# What do you use for monitoring the load?



## Belucci (Sep 29, 2014)

What do you use to monitor the load, find bottlenecks and know when it's time to upgrade?


----------



## jhadley (Sep 29, 2014)

ServerDensity / https://github.com/LoadingDeck/Monitoring depending on budget


----------



## Patrick (Sep 29, 2014)

Observium


----------



## MikroVPS (Sep 29, 2014)

Nagios + Munin


----------



## DomainBop (Sep 29, 2014)

Patrick said:


> Observium


That's one of the ones I use...

If the OP is installing CSF and doesn't want to install an external monitoring script like Observium, he could also use the build-in light load monitoring CSF/LFD provides

 



> Check the PT_LOAD_AVG minute Load Average (can be set to 1 5 or 15 and
> defaults to 5 if set otherwise) on the server every PT_LOAD seconds. If the
> 
> 
> ...


----------



## Munzy (Sep 29, 2014)

https://github.com/Munroenet/ServerStatus

uptime.munroenet.com


----------



## howardsl2 (Sep 30, 2014)

Cacti + Threshold plugin


----------



## BrianHarrison (Sep 30, 2014)

Nagios


----------



## nunim (Sep 30, 2014)

Observium, but Munin seems to be the most popular from what I've seen. I don't see Cacti too often anymore.


----------



## Geek (Sep 30, 2014)

Gas-X if I've had broccoli.

Sorry, the subject line sparked my inner ten year old.  Nagios and Munin haven't let me down yet.


----------



## Serveo (Sep 30, 2014)

Observium here also


----------



## Belucci (Sep 30, 2014)

DomainBop said:


> That's one of the ones I use...
> 
> If the OP is installing CSF and doesn't want to install an external monitoring script like Observium, he could also use the build-in light load monitoring CSF/LFD provides


That's actually very neat idea! I didn't know CSF does that as well! Omg they are great.


----------



## Darwin (Sep 30, 2014)

Munin, just because I'm lazy.


----------



## splitice (Sep 30, 2014)

Zabbix.

Although I use it for alot more than just monitoring load


----------



## tonyg (Sep 30, 2014)

monit (internal monitor)

+

xymon (remote monitor)


----------



## Roger (Sep 30, 2014)

Observium

Newrelic

...


----------



## Belucci (Oct 1, 2014)

ok Observium seems to be something of a leader here

will look it up, thanks


----------



## litespeedhost (Oct 4, 2014)

Yes because monitoring the load is most important part to get success


----------



## HH-Josh (Oct 7, 2014)

Observium here too!


----------



## NodeWest-Dan (Oct 7, 2014)

Datadog


----------



## Belucci (Oct 10, 2014)

I looked up Observium, haven't really looked at anyhing else except monin, but Observium looks amazing! So powerful, and so good graphs.

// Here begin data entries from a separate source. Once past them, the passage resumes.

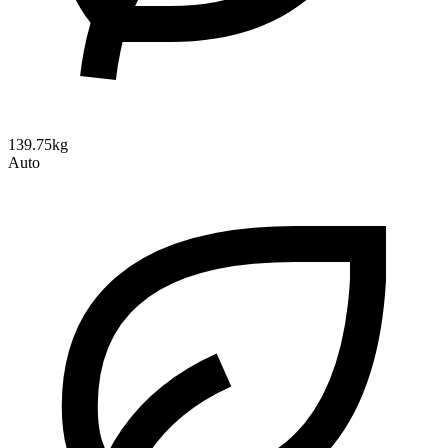
139.75kg
Auto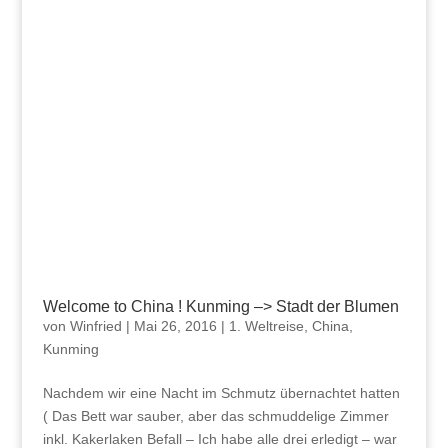
Welcome to China ! Kunming –> Stadt der Blumen
von
Winfried
|
Mai 26, 2016
|
1. Weltreise
,
China
,
Kunming
Nachdem wir eine Nacht im Schmutz übernachtet hatten
( Das Bett war sauber, aber das schmuddelige Zimmer
inkl. Kakerlaken Befall – Ich habe alle drei erledigt – war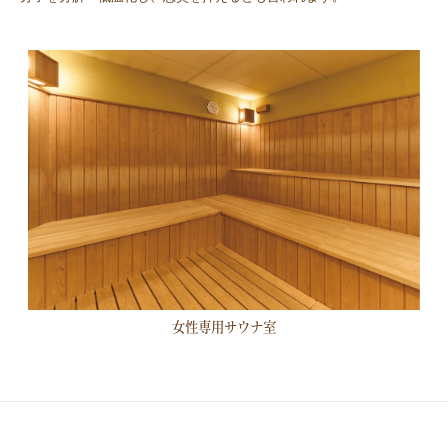
周辺案内
お問い合わせ
スタッフ募集
宿泊予約
English
한국어
简体中文
繁體中文
女性専用サウナ室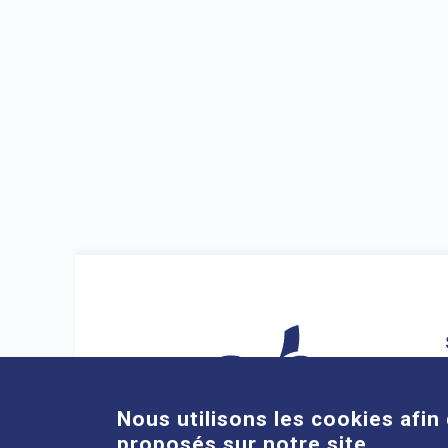
Nous utilisons les cookies afin 
proposés sur notre site.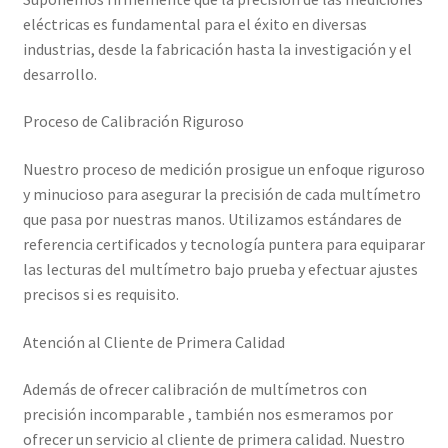
Mi cuenta
eléctricas es fundamental para el éxito en diversas
industrias, desde la fabricación hasta la investigación y el
Multímetro con certificado de calibración
desarrollo.
Proceso de Calibración Riguroso
Nuestra Misión en Elekmed México
Nuestro proceso de medición prosigue un enfoque riguroso
Osciloscopio con certificado de calibración
y minucioso para asegurar la precisión de cada multímetro
que pasa por nuestras manos. Utilizamos estándares de
Productos calibrados con certificado de Calibración
referencia certificados y tecnología puntera para equiparar
las lecturas del multímetro bajo prueba y efectuar ajustes
Servicios de calibración eléctrica
precisos si es requisito.
Sobre Nosotros – Elekmed México
Atención al Cliente de Primera Calidad
Además de ofrecer calibración de multímetros con
Soporte
precisión incomparable , también nos esmeramos por
ofrecer un servicio al cliente de primera calidad. Nuestro
Tienda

Is there anything else close to it?


----------



## GigaboxHost (Dec 1, 2014)

Nagios


----------



## TierNet (Dec 1, 2014)

Nagios is pretty reliable and gives instant notifications, really makes it easy to monitor multiple servers from one portal.


----------



## Dylan (Dec 1, 2014)

I've stopped using self-hosted monitoring software. NewRelic is my go-to now. ServerDensity's pretty nice too.


----------



## MartinD (Dec 2, 2014)

Observium - it does everything you need and more... and you really can't beat it for pretty graphs!


----------



## SentinelTower (Dec 2, 2014)

We are using our own software (Sentinel Tower). We will say more about it when we will meet the requirements of the forum. In the meantime you can check our signature.


----------



## OpticServers (Dec 2, 2014)

Boundary (http://www.boundary.com/) Never needed to use anything else, it has worked perfectly for me... Pretty graphs and Notifications for High CPU or High RAM and outages..


----------



## NanoG6 (Dec 4, 2014)

NewRelic. They even give me cool data nerd t-shirt, twice.


----------